- **RECORDS SUPPLIED**:
========================

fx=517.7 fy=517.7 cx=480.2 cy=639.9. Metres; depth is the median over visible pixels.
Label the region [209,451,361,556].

========================

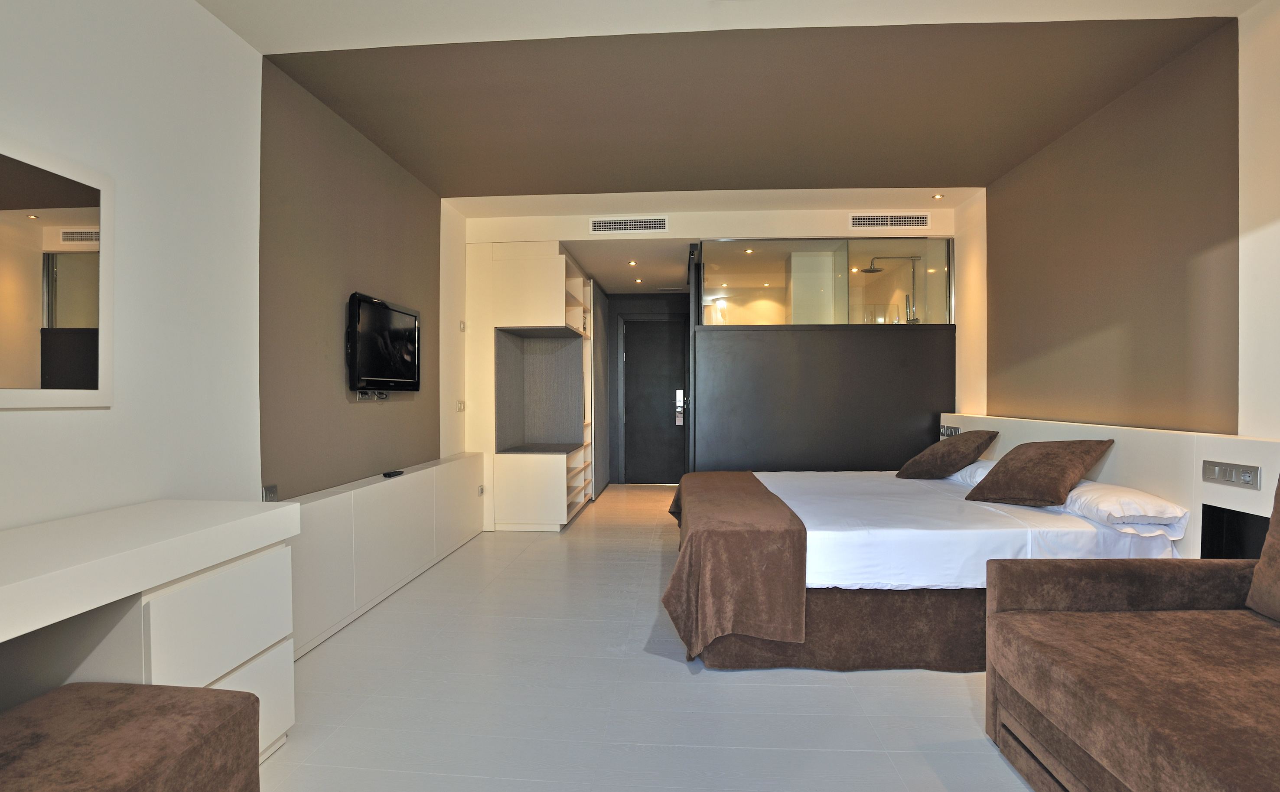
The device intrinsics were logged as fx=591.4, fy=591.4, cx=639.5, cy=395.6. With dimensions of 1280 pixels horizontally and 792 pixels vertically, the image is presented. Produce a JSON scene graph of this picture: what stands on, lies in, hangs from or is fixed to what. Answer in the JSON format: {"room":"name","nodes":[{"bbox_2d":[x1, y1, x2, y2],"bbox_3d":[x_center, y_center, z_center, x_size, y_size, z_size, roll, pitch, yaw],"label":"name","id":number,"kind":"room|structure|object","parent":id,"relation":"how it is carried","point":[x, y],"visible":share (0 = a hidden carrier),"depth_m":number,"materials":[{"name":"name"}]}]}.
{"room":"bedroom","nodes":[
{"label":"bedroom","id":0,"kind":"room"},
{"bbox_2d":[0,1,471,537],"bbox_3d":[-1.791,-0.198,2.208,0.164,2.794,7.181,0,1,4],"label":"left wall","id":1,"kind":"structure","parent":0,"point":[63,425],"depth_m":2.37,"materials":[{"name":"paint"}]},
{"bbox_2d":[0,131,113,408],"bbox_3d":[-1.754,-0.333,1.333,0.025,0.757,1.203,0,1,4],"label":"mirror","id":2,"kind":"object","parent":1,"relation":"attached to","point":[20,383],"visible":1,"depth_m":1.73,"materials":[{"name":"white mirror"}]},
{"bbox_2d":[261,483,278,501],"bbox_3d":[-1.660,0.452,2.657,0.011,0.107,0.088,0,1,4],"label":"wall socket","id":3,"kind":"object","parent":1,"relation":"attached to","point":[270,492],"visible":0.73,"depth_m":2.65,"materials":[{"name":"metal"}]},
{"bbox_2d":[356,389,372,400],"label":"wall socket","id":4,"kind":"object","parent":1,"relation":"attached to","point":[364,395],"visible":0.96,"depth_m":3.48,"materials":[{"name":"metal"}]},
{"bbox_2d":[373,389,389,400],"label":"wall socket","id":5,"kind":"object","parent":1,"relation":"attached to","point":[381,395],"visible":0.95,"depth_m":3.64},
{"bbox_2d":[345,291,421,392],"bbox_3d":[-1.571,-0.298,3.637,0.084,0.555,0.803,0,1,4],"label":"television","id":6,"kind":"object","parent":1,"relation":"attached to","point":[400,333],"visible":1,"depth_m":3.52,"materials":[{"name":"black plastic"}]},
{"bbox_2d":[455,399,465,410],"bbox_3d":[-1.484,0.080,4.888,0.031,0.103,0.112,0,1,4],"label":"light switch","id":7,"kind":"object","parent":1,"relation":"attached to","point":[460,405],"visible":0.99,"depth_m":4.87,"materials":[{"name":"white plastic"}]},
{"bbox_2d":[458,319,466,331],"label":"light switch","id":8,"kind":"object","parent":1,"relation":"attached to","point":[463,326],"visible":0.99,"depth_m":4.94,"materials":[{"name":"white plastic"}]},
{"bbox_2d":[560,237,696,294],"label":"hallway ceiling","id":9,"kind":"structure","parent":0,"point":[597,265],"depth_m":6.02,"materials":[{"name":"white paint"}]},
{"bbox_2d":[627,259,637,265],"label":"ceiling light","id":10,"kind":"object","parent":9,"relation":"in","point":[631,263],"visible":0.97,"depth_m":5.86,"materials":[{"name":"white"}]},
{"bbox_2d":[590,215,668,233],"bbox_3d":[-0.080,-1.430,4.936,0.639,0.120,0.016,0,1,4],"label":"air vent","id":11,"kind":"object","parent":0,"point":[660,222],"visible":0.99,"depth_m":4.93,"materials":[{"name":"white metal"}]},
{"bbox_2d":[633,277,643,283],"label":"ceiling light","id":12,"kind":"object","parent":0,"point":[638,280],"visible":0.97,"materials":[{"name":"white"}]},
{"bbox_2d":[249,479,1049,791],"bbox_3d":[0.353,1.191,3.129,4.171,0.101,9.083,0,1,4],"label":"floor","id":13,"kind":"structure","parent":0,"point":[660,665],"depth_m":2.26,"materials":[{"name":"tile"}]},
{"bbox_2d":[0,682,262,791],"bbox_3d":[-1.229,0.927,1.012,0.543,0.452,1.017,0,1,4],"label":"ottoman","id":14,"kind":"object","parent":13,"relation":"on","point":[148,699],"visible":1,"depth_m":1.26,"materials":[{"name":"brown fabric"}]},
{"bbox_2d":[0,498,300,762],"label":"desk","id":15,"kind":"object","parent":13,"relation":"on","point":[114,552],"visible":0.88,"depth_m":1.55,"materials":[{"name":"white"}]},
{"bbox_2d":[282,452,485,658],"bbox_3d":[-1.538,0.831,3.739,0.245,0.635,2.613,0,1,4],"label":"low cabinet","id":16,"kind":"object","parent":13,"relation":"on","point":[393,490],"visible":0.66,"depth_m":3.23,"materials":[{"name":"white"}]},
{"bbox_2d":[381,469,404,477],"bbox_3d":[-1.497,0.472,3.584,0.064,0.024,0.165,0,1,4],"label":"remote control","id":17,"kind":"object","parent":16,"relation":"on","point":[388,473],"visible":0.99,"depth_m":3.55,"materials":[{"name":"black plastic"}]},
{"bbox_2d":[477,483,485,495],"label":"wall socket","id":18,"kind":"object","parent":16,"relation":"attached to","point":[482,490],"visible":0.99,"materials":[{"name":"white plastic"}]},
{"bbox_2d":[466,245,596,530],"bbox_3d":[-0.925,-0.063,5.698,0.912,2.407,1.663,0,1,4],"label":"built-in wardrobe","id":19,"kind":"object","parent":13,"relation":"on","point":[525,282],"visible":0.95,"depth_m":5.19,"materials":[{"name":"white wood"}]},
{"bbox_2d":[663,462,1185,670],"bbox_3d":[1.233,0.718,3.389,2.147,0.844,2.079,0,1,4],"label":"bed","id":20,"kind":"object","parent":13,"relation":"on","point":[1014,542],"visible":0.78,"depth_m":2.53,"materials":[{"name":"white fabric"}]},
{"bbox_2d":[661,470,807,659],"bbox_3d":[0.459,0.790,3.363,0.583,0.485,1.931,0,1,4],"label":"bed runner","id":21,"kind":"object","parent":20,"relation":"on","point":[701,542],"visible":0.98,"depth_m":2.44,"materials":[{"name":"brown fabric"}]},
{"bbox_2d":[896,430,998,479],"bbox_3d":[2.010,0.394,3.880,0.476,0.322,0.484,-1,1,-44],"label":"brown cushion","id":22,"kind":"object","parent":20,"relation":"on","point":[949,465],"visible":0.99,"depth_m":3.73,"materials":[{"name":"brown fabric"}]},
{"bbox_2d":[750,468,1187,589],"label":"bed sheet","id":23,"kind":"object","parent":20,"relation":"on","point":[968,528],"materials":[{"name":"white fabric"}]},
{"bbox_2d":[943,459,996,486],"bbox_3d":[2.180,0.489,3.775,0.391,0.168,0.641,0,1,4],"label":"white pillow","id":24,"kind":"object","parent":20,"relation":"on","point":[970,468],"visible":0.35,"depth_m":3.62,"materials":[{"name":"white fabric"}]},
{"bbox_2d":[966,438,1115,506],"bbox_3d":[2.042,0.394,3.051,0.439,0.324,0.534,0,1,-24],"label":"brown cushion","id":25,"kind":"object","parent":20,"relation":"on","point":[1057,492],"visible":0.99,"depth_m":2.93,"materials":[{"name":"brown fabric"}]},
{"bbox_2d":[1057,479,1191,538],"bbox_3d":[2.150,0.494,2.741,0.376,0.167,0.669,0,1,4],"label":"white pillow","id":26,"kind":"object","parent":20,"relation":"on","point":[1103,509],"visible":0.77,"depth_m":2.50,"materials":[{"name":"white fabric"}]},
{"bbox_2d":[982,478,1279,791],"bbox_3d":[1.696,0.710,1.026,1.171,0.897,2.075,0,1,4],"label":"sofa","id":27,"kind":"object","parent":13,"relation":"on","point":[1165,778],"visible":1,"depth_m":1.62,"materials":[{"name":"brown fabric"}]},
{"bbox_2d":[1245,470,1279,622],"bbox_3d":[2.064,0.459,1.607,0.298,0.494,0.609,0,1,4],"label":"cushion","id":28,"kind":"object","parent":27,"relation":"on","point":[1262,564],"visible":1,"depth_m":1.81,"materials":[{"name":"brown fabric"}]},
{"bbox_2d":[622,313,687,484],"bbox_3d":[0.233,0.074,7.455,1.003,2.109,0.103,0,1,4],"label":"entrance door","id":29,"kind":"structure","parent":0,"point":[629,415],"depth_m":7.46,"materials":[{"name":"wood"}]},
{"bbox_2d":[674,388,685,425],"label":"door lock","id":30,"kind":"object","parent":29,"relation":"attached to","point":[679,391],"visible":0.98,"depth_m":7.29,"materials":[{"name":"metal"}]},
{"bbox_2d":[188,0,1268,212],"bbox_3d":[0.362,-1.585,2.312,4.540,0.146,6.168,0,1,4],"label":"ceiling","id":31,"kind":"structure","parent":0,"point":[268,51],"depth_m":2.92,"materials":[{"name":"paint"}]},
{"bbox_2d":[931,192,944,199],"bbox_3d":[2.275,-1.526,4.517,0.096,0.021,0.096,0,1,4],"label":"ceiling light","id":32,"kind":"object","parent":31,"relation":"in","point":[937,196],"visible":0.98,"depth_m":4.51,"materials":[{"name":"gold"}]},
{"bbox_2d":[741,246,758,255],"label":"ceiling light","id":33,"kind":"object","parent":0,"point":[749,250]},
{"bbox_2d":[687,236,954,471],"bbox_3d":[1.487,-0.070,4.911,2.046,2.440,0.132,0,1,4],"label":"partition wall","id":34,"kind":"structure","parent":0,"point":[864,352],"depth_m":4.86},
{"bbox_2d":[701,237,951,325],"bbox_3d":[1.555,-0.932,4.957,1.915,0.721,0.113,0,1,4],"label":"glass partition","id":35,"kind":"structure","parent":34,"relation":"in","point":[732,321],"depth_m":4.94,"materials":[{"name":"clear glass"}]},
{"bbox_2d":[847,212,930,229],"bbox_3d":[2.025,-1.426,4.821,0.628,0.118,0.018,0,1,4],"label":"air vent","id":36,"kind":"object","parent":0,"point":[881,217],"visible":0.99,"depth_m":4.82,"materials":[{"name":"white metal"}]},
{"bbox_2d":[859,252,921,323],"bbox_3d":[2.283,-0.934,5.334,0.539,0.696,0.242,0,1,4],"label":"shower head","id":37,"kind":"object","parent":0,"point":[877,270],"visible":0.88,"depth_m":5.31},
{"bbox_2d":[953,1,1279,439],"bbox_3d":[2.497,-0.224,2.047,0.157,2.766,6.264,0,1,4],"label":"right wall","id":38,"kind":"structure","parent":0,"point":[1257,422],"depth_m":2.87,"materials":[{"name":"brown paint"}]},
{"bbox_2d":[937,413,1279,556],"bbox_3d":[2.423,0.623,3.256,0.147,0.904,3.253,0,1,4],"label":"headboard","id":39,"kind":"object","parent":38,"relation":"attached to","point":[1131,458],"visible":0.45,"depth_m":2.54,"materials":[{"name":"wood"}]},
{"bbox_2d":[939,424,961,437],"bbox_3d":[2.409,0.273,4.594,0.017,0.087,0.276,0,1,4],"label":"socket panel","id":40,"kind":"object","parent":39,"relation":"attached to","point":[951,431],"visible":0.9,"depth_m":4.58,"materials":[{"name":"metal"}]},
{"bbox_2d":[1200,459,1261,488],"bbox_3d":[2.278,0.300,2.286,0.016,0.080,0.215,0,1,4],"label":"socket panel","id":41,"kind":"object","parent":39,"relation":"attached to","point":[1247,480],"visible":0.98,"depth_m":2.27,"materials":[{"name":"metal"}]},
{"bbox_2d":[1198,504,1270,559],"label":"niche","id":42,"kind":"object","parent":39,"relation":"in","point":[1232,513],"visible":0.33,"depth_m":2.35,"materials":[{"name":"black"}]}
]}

========================

- **WHAT THIS TASK INVOLVES**: Everything above from the line with "fx=517.7 fy=517.7 cx=480.2" to the line with "Label the region [209,451,361,556].", both included, must be repeated exactly, and nothing outside that range.

- **ANSWER SECTION**:
fx=517.7 fy=517.7 cx=480.2 cy=639.9. Metres; depth is the median over visible pixels.
Label the region [209,451,361,556].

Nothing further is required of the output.